In Ashura’s debut novel, Rukh Shekton—a dedicated young member of his world’s warrior caste—fights for the survival of his people.
Most of the world’s human population was killed thousands of years ago by storm-goddess–demon Suwraith. Now isolated pockets of humanity live in caste-based city-states within Oases of magical power, which can hold back Suwraith but not her vast hordes of nonhuman Chimera warriors. To protect the future of all human beings, warriors like Rukh must attain their full maturity and enter the Wildness between the Oases to battle the Chimeras.
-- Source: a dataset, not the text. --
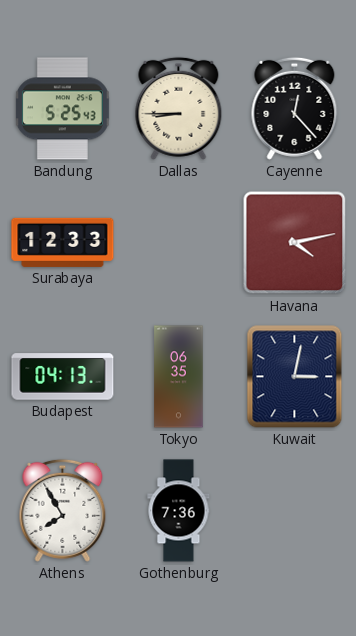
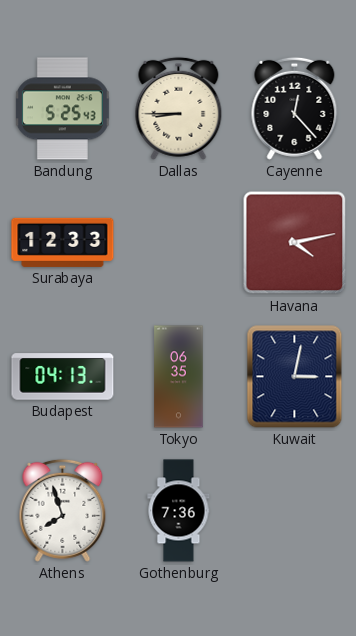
Athens: 7:55 -> 7:57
Despite his great talent and long training, Rukh is apprehensive, and the forays he joins are bloody, vicious battles. His devotion to the traditions of his culture sustains him, but he’s tested when he learns the real character of the Chimeras’ leaders, the dark plans of Suwraith and how the two are not as aligned as he’d once thought. And when Rukh begins to question the way things have always been, he changes his destiny forever. The characters, dialogue and action are mature enough to satisfy readers at the older end of the YA range, and the author weaves them all into an attention-sustaining tale. Pacing and description are also strong in what is clearly the opening novel of a series. The culturally diverse fantasy world borrows from real-world societies and places ranging from India to Europe and beyond. The somewhat racially based nature of the castes is a little troubling at first glance, though the castes are also focused on innate talents, personality traits and abilities. The novel’s hero, Rukh, is (refreshingly) a member of the warrior stratum of society and not a born leader. Although the set bears enough resemblance to J.R.R. Tolkien’s universe and World of Warcraft so readers won’t feel utterly lost, the milieu is markedly original. And with a full-color map and an eight-page glossary, the novel offers readers easy references to answer any questions that might arise.
Good fantasy fiction with first-rate worldbuilding.